Chasing Cows (Again)

>>  Friday, October 31, 2014

I spend a lot of time in fields and I've had a few moments with cows that have been fairly uncomfortable and occasionally downright dangerous but today was the first time when I've been caught with no exit route at all.


I was having a fine run and feeling (literally) on top of the world. This is one of the highest points for miles around.

(Check out the perspective of the fly in this picture, it's either huge and a long way away or really close and it's not clear which.)

It's lovely up here with a warm wind and nobody else around.
There's rarely any traffic meaning even the single track lanes are no hassle to be running down.












This isn't one of my pictures but it does give an indication of how seriously cars are taken here!  The road goes through the centre of the cricket pitch (the only flat bit of land anywhere near here) and any cars have to wait for the cricket not the other way around.

Any-hoo, I pick up the canal not too far from here and start the run homeward bound.




About 8k from home I see this lovely lady:

And she was as unhappy to see me as I was to see her.



After an unpleasant stand off I managed to encourage them to start moving in the other direction. I think that large lump on her side is a calf!

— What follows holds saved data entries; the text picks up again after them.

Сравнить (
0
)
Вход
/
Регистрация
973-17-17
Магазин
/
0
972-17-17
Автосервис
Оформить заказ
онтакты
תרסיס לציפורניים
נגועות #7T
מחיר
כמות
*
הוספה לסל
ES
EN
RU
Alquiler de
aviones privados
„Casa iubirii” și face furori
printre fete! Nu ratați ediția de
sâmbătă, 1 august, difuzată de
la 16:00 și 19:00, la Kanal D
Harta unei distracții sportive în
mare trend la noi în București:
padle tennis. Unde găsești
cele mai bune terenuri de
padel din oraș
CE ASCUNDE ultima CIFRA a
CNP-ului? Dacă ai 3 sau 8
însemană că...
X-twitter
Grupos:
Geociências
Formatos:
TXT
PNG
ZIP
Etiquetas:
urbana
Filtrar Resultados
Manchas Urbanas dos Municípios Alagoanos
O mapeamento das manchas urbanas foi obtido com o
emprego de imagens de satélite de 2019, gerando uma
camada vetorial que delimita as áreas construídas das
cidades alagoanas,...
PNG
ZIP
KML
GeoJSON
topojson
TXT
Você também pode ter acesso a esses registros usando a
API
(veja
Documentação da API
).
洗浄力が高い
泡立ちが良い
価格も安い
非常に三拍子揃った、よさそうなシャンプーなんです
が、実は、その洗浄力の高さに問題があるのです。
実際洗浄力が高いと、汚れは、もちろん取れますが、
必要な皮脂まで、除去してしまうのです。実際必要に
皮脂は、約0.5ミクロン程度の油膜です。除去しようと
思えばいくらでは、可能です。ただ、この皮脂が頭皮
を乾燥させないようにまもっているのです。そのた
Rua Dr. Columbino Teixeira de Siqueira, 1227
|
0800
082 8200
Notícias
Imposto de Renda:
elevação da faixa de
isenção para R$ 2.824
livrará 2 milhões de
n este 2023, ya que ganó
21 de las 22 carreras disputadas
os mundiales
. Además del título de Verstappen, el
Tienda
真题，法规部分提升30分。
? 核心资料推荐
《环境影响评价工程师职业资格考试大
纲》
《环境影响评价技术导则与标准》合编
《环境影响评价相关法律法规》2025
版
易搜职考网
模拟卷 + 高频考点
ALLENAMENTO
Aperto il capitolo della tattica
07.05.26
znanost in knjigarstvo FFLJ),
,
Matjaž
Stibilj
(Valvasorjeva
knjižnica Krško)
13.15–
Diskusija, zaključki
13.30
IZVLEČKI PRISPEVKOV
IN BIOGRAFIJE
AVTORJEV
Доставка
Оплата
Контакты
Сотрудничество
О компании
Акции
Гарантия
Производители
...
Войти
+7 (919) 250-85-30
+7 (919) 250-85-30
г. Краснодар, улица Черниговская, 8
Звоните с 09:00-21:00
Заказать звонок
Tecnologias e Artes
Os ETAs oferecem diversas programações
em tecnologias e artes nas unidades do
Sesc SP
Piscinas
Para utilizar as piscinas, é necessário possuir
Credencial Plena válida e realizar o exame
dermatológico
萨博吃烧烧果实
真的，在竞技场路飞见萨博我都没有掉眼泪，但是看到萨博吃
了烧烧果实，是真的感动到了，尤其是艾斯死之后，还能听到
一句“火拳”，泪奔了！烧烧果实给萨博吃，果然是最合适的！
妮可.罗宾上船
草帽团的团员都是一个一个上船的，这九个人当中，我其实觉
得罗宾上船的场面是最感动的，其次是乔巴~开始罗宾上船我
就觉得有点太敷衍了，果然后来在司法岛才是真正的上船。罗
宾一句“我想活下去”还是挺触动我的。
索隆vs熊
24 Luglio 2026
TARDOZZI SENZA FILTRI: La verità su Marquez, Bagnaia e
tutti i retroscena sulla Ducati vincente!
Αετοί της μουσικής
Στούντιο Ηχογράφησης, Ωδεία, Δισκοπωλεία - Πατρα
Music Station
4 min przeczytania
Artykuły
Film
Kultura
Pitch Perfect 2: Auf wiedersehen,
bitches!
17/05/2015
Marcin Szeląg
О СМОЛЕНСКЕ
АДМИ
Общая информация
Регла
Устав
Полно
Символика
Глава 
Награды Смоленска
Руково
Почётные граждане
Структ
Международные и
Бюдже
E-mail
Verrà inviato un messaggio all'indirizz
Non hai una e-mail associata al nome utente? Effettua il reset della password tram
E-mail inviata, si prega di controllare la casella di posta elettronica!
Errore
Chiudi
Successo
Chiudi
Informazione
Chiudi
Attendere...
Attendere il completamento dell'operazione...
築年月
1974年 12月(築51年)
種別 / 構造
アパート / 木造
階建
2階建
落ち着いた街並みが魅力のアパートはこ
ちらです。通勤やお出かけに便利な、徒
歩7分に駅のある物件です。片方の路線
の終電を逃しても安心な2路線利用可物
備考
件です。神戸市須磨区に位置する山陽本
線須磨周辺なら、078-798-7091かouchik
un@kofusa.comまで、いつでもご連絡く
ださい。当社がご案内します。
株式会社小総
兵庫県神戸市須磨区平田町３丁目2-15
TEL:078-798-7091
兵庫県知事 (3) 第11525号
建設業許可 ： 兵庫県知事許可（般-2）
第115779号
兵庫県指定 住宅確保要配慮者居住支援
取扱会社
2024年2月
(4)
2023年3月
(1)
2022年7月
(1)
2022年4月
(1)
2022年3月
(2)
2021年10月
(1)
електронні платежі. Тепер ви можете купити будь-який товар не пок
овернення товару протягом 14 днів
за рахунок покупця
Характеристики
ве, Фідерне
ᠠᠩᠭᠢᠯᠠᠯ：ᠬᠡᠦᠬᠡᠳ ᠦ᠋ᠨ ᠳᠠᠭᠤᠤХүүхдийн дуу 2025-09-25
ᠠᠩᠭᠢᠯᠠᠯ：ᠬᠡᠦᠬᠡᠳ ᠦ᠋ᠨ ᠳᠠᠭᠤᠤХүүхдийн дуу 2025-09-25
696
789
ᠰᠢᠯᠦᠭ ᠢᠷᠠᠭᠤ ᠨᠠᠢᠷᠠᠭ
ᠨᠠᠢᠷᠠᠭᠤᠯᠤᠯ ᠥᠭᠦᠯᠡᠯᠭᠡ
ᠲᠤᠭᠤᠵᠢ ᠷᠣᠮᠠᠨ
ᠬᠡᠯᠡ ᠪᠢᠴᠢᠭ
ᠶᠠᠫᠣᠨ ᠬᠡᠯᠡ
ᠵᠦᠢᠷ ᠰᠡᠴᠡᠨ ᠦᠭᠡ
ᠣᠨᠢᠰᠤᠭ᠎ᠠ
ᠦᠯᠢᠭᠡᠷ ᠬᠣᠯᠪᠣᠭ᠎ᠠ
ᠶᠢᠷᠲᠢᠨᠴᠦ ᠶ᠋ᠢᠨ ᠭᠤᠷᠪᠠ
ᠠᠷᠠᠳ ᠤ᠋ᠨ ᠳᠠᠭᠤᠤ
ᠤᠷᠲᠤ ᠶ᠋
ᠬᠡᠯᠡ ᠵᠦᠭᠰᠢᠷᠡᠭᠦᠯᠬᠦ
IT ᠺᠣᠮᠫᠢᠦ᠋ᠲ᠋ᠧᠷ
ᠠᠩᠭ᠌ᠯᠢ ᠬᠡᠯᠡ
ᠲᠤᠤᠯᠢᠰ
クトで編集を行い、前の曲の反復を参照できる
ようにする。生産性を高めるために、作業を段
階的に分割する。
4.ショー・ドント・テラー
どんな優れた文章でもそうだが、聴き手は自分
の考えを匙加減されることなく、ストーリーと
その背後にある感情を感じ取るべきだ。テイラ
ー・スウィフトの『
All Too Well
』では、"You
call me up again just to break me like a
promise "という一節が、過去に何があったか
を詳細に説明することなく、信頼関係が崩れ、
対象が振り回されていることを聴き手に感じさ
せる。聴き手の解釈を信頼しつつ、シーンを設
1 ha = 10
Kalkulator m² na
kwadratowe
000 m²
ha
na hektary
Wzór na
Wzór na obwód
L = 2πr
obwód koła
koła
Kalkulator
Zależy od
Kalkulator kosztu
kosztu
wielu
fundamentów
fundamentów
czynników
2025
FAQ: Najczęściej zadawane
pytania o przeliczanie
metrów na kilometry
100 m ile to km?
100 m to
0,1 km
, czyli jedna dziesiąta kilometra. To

I was in a no win situation, you should never approach a cow from behind, it's their blind spot and it makes them jumpy and these types of cow have a 2 metre flight area which means once you are closer than that they will run.  They are also really skittish if they are separated from the herd, which was in the other direction behind me, on the other side of the hedge.

As I followed, I realised I could have ended up 'herding' them all the way home.


But she put an end to it.  She suddenly turned, put her head down and gave me 'that look'.

It was a bit hard to know what to do then, canal water one side, hawthorn the other and I can't run as fast as a cow for the distance back to the last bridge.

I opted for hawthorn, I backed off to a semi gap in it, pushed through, went over a barbed wire fence and into the field.

From nowhere 2 dogs appeared!  Seriously, I wondered if it could get any worse.  2 dogs and no owner, I waited a bit thinking a walker might be around and give me a clue how to get out of this area but no one came. The dogs charged off to the end of the field with the rest of the cows in, presumably to stir them up a bit, ready for my departure *sigh*

It's ok I can think on my trail runners!  I got a stick and poked it through the hedge towards the backside of the cows, I rattled it around a bit and asked them nicely to go back down the other way.  And slowly they did.  Each time they moved I pushed the stick through further down the hedge and did the same again until they were past the point I had climbed over.

So back over the barbed wire fence I went.  It was higher from the field side, so I had to partially try to get a foot up a tree to give me enough lift *sigh*  Push back through the hawthorn, peel myself off the thorns and then I simply had to run another 8k home *sigh*

Did I mention how lovely it is around here?!!!!!